El éxito de Bobastro se percibe en la dimensión que llegó a adquirir el movimiento, con una red de simpatías y acólitos que iba de Algeciras a Jaén. Ben Hafsún se quedó a pocos kilómetros de tomar el emirato. Desatando la ira del que poco después, en 929, se transformaría en Califa. Ben Hafsún moriría antes de ver desmoronarse su sueño. Quizá reservando su última esperanza en sus hijos, que continuaron defendiendo la ciudad hasta el último ataque de Abderramán III. Tantos dolores de cabeza daría la rebelión a Córdoba que en la toma de Bobastro los Omeya decidieron edificar una alcazaba en el territorio. Un edificio que fue el primero en ser advertido y que pudo tener una misión simbólica y a la vez funcional: la de garantizar que en la sierra de Ardales no se ocultaba ningún foco de resistencia.
Cuentan algunos escritos que el califa, no contento con someter la otra nueva Al-Andalus, la escarpada y rebelde, llegó, incluso, a exhumar el cadáver de Hafsún, que supuestamente fue exhibido a las puertas de Córdoba con todo tipo de saña aleccionadora. Luego vendrían largos periodos de abandono. El olvido. La mitología inventada por el franquismo, deseosa de encontrar héroes en los que envolver su frágil teocracia, casi siempre construida en oposición atolondrada a los demás. Se sabe hasta dónde llegó Hafsún. El enigma sigue siendo Bobastro. Una medina todavía por explorar. Quién sabe si con nuevas iglesias y edificios. El Caminito del Rey de la historia medieval.

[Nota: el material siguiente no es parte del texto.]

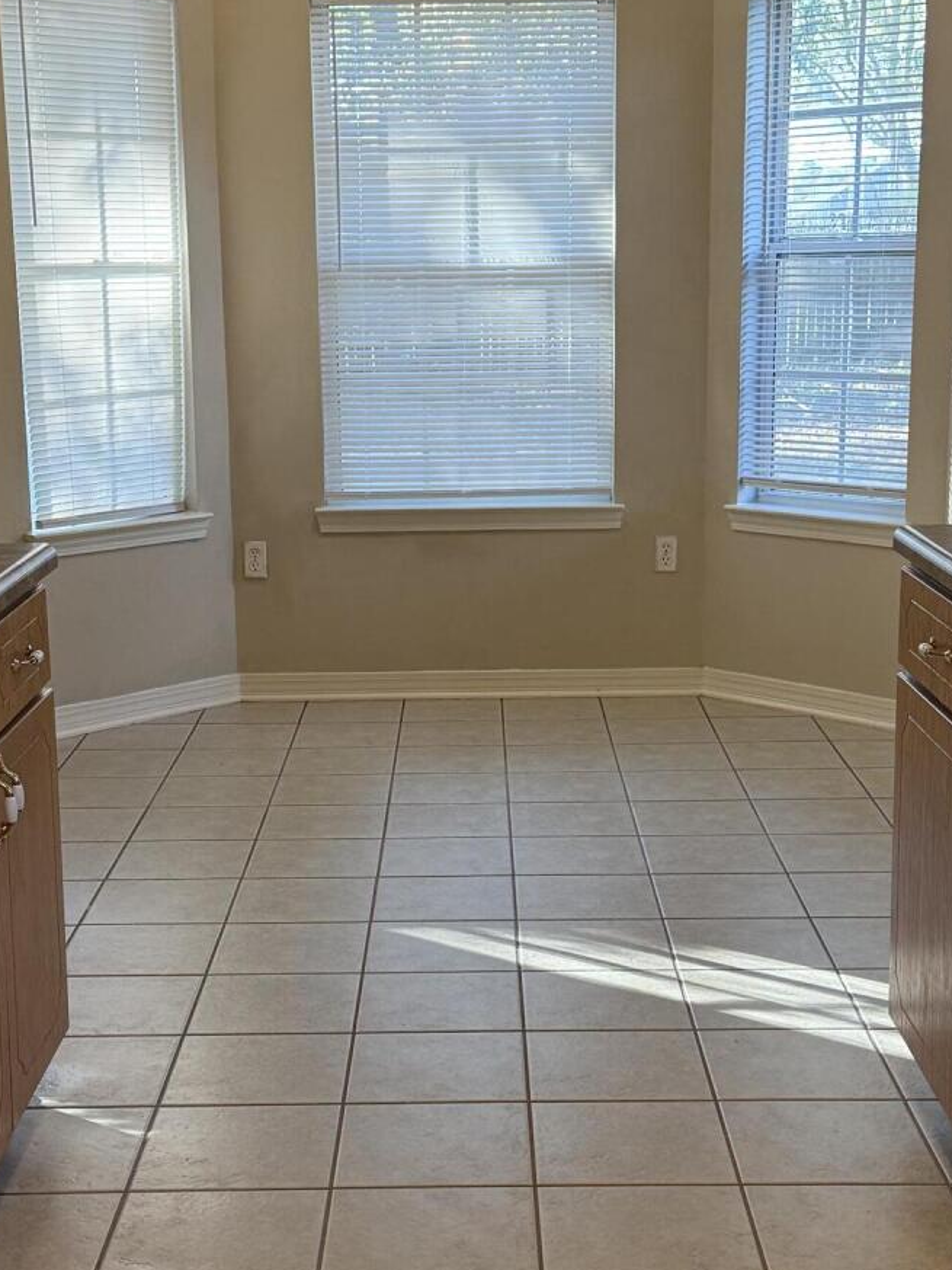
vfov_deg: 34.9
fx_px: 2016
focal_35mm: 55
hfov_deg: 26.6
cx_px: 443
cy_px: 663
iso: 320
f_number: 1.78
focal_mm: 6.76
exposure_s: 1/120
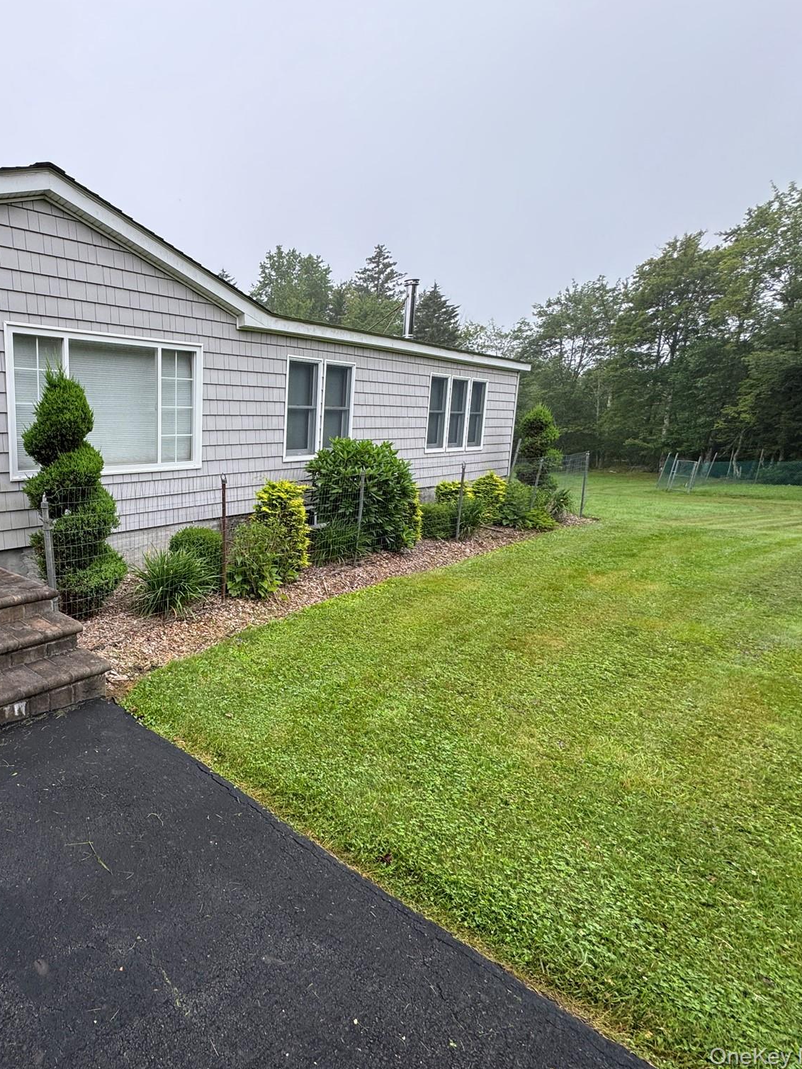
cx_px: 128
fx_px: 587
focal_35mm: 19
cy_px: 529
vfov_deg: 84.7
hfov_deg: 61.3
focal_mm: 2.22
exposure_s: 1/227
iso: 40
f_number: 2.2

Del misterio superado de la ubicación a la segunda iglesia
Existía un muro cincelado, quién sabe si a pulmón, en la roca. Ruinas con nombres como la Reina Mora, leyendas de tesoros, historias hechas con ese material, tan lleno de imaginación, con el que se explican los restos antes de que converjan con la datos. Bobastro, como una metáfora excesiva de su significado, corría en paralelo; era una etapa enciclopédica sin físico. Hasta que en el siglo XIX, Francisco José Simonet señaló sin lugar a dudas su ubicación correcta.

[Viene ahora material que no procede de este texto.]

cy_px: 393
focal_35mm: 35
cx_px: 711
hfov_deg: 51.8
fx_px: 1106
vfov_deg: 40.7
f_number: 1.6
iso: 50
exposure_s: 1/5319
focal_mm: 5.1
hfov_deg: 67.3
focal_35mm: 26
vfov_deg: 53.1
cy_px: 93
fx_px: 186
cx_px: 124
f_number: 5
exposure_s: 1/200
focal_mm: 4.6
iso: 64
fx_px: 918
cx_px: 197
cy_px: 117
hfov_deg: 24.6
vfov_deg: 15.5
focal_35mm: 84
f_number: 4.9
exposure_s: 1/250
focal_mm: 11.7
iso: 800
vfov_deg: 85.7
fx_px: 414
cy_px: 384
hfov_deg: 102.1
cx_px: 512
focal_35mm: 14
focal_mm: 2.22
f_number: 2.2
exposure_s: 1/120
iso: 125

La primera excavación, llevada a cabo por Cayetano de Mergelina en 1923, sirvió para sacar a flote La Alcazaba. Una constatación que, junto a la iglesia a la vista, ratificaba la tesis del emplazamiento, que únicamente fue cuestionada en una ocasión, en los sesenta, cuando el arabista Joaquín Vallve desplazó el enclave hacia la Axarquía. Una teoría felizmente superada. Y más después de los sucesivos trabajos posteriores. Que Bobastro se alza en ese punto, a dos kilómetros de El Chorro, ya no se discute. Ahí están como argumento añadido las expediciones de Rafael Puertas, que arrojaron luz al entorno del monasterio, y, sobre todo, las de Virgilio Martínez Enamorado, que en 2003 culminaron con el hallazgo de una segunda iglesia. El propio especialista insiste en las sorpresas que todavía aguardan en el yacimiento, donde se presume una medina repleta de posibles huellas históricas. «Estamos hablando de un tesoro turístico en potencia. Un lugar cercano al Caminito del Rey, a los embalses, a apenas 50 kilómetros de Málaga», resalta. Lo único que resta es voluntad institucional y, sobre todo, financiación. Bobastro, espera.